■ **TASK GOAL**: Copy out every line of the data below, word for word and in the same order.
(DATA begins)
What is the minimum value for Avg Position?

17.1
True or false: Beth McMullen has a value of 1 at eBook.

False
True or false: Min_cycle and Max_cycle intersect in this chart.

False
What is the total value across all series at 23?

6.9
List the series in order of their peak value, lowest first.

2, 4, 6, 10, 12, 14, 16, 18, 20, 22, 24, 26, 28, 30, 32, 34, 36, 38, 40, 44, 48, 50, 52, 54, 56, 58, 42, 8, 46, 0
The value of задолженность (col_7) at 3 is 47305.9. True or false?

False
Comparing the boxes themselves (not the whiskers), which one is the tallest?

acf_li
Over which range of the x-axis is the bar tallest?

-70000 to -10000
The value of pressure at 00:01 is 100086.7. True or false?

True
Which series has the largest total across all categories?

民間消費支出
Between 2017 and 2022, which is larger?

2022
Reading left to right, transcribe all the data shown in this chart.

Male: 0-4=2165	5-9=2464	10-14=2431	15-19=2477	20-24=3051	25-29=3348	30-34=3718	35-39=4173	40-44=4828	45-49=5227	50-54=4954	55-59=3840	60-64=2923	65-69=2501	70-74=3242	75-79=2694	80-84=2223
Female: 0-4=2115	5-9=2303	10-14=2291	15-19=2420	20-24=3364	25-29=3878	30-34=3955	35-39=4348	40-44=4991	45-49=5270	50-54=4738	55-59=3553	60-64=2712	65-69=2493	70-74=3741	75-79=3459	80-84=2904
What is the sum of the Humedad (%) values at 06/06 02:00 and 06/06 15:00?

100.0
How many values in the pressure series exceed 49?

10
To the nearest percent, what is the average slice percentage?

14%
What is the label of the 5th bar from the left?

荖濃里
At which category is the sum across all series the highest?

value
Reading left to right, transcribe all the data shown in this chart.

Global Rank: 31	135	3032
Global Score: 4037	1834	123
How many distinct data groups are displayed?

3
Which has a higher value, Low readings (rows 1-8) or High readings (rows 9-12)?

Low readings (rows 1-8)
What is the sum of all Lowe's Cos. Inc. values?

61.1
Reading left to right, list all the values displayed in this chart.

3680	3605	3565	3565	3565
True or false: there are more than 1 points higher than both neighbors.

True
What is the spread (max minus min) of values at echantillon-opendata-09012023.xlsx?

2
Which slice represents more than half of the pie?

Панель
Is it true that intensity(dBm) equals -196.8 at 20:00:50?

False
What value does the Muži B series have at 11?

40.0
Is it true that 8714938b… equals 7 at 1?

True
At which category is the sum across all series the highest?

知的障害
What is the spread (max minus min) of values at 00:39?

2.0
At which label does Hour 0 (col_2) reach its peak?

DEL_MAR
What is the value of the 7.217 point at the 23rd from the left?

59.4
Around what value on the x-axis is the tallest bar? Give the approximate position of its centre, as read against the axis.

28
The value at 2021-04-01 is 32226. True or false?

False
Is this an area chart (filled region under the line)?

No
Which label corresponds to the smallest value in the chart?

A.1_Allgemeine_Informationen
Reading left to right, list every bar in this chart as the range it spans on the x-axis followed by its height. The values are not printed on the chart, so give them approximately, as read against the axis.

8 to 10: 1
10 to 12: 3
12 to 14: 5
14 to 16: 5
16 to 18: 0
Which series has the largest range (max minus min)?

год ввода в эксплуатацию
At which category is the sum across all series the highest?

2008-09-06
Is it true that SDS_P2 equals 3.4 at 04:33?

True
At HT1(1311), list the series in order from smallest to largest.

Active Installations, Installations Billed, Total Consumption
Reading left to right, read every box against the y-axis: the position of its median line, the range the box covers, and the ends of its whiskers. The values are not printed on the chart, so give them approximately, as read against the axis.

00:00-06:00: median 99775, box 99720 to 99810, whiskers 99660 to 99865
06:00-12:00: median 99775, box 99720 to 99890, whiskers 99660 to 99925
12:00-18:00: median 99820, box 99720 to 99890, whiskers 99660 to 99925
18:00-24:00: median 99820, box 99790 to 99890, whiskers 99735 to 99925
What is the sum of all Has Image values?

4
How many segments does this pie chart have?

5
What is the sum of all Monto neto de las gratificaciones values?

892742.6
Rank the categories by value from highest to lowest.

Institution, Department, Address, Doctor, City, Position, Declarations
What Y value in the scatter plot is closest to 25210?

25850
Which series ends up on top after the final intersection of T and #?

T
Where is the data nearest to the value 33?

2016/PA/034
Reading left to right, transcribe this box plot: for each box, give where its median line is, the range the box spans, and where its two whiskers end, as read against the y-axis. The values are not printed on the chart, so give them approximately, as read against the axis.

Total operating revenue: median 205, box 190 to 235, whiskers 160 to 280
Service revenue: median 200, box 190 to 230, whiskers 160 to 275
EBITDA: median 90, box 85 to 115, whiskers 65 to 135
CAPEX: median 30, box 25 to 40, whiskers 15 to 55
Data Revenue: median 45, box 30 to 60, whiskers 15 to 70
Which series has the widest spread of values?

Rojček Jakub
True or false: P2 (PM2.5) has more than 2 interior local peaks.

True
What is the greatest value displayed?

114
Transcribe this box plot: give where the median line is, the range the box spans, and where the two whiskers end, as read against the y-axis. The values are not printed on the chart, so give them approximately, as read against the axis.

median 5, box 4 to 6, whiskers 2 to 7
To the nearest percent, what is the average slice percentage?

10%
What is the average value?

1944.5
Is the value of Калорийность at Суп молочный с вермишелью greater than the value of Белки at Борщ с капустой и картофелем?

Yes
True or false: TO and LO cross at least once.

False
(DATA ends)
■ **TASK RESULT**:
What is the minimum value for Avg Position?

17.1
True or false: Beth McMullen has a value of 1 at eBook.

False
True or false: Min_cycle and Max_cycle intersect in this chart.

False
What is the total value across all series at 23?

6.9
List the series in order of their peak value, lowest first.

2, 4, 6, 10, 12, 14, 16, 18, 20, 22, 24, 26, 28, 30, 32, 34, 36, 38, 40, 44, 48, 50, 52, 54, 56, 58, 42, 8, 46, 0
The value of задолженность (col_7) at 3 is 47305.9. True or false?

False
Comparing the boxes themselves (not the whiskers), which one is the tallest?

acf_li
Over which range of the x-axis is the bar tallest?

-70000 to -10000
The value of pressure at 00:01 is 100086.7. True or false?

True
Which series has the largest total across all categories?

民間消費支出
Between 2017 and 2022, which is larger?

2022
Reading left to right, transcribe all the data shown in this chart.

Male: 0-4=2165	5-9=2464	10-14=2431	15-19=2477	20-24=3051	25-29=3348	30-34=3718	35-39=4173	40-44=4828	45-49=5227	50-54=4954	55-59=3840	60-64=2923	65-69=2501	70-74=3242	75-79=2694	80-84=2223
Female: 0-4=2115	5-9=2303	10-14=2291	15-19=2420	20-24=3364	25-29=3878	30-34=3955	35-39=4348	40-44=4991	45-49=5270	50-54=4738	55-59=3553	60-64=2712	65-69=2493	70-74=3741	75-79=3459	80-84=2904
What is the sum of the Humedad (%) values at 06/06 02:00 and 06/06 15:00?

100.0
How many values in the pressure series exceed 49?

10
To the nearest percent, what is the average slice percentage?

14%
What is the label of the 5th bar from the left?

荖濃里
At which category is the sum across all series the highest?

value
Reading left to right, transcribe all the data shown in this chart.

Global Rank: 31	135	3032
Global Score: 4037	1834	123
How many distinct data groups are displayed?

3
Which has a higher value, Low readings (rows 1-8) or High readings (rows 9-12)?

Low readings (rows 1-8)
What is the sum of all Lowe's Cos. Inc. values?

61.1
Reading left to right, list all the values displayed in this chart.

3680	3605	3565	3565	3565
True or false: there are more than 1 points higher than both neighbors.

True
What is the spread (max minus min) of values at echantillon-opendata-09012023.xlsx?

2
Which slice represents more than half of the pie?

Панель
Is it true that intensity(dBm) equals -196.8 at 20:00:50?

False
What value does the Muži B series have at 11?

40.0
Is it true that 8714938b… equals 7 at 1?

True
At which category is the sum across all series the highest?

知的障害
What is the spread (max minus min) of values at 00:39?

2.0
At which label does Hour 0 (col_2) reach its peak?

DEL_MAR
What is the value of the 7.217 point at the 23rd from the left?

59.4
Around what value on the x-axis is the tallest bar? Give the approximate position of its centre, as read against the axis.

28
The value at 2021-04-01 is 32226. True or false?

False
Is this an area chart (filled region under the line)?

No
Which label corresponds to the smallest value in the chart?

A.1_Allgemeine_Informationen
Reading left to right, list every bar in this chart as the range it spans on the x-axis followed by its height. The values are not printed on the chart, so give them approximately, as read against the axis.

8 to 10: 1
10 to 12: 3
12 to 14: 5
14 to 16: 5
16 to 18: 0
Which series has the largest range (max minus min)?

год ввода в эксплуатацию
At which category is the sum across all series the highest?

2008-09-06
Is it true that SDS_P2 equals 3.4 at 04:33?

True
At HT1(1311), list the series in order from smallest to largest.

Active Installations, Installations Billed, Total Consumption
Reading left to right, read every box against the y-axis: the position of its median line, the range the box covers, and the ends of its whiskers. The values are not printed on the chart, so give them approximately, as read against the axis.

00:00-06:00: median 99775, box 99720 to 99810, whiskers 99660 to 99865
06:00-12:00: median 99775, box 99720 to 99890, whiskers 99660 to 99925
12:00-18:00: median 99820, box 99720 to 99890, whiskers 99660 to 99925
18:00-24:00: median 99820, box 99790 to 99890, whiskers 99735 to 99925
What is the sum of all Has Image values?

4
How many segments does this pie chart have?

5
What is the sum of all Monto neto de las gratificaciones values?

892742.6
Rank the categories by value from highest to lowest.

Institution, Department, Address, Doctor, City, Position, Declarations
What Y value in the scatter plot is closest to 25210?

25850
Which series ends up on top after the final intersection of T and #?

T
Where is the data nearest to the value 33?

2016/PA/034
Reading left to right, transcribe this box plot: for each box, give where its median line is, the range the box spans, and where its two whiskers end, as read against the y-axis. The values are not printed on the chart, so give them approximately, as read against the axis.

Total operating revenue: median 205, box 190 to 235, whiskers 160 to 280
Service revenue: median 200, box 190 to 230, whiskers 160 to 275
EBITDA: median 90, box 85 to 115, whiskers 65 to 135
CAPEX: median 30, box 25 to 40, whiskers 15 to 55
Data Revenue: median 45, box 30 to 60, whiskers 15 to 70
Which series has the widest spread of values?

Rojček Jakub
True or false: P2 (PM2.5) has more than 2 interior local peaks.

True
What is the greatest value displayed?

114
Transcribe this box plot: give where the median line is, the range the box spans, and where the two whiskers end, as read against the y-axis. The values are not printed on the chart, so give them approximately, as read against the axis.

median 5, box 4 to 6, whiskers 2 to 7
To the nearest percent, what is the average slice percentage?

10%
What is the average value?

1944.5
Is the value of Калорийность at Суп молочный с вермишелью greater than the value of Белки at Борщ с капустой и картофелем?

Yes
True or false: TO and LO cross at least once.

False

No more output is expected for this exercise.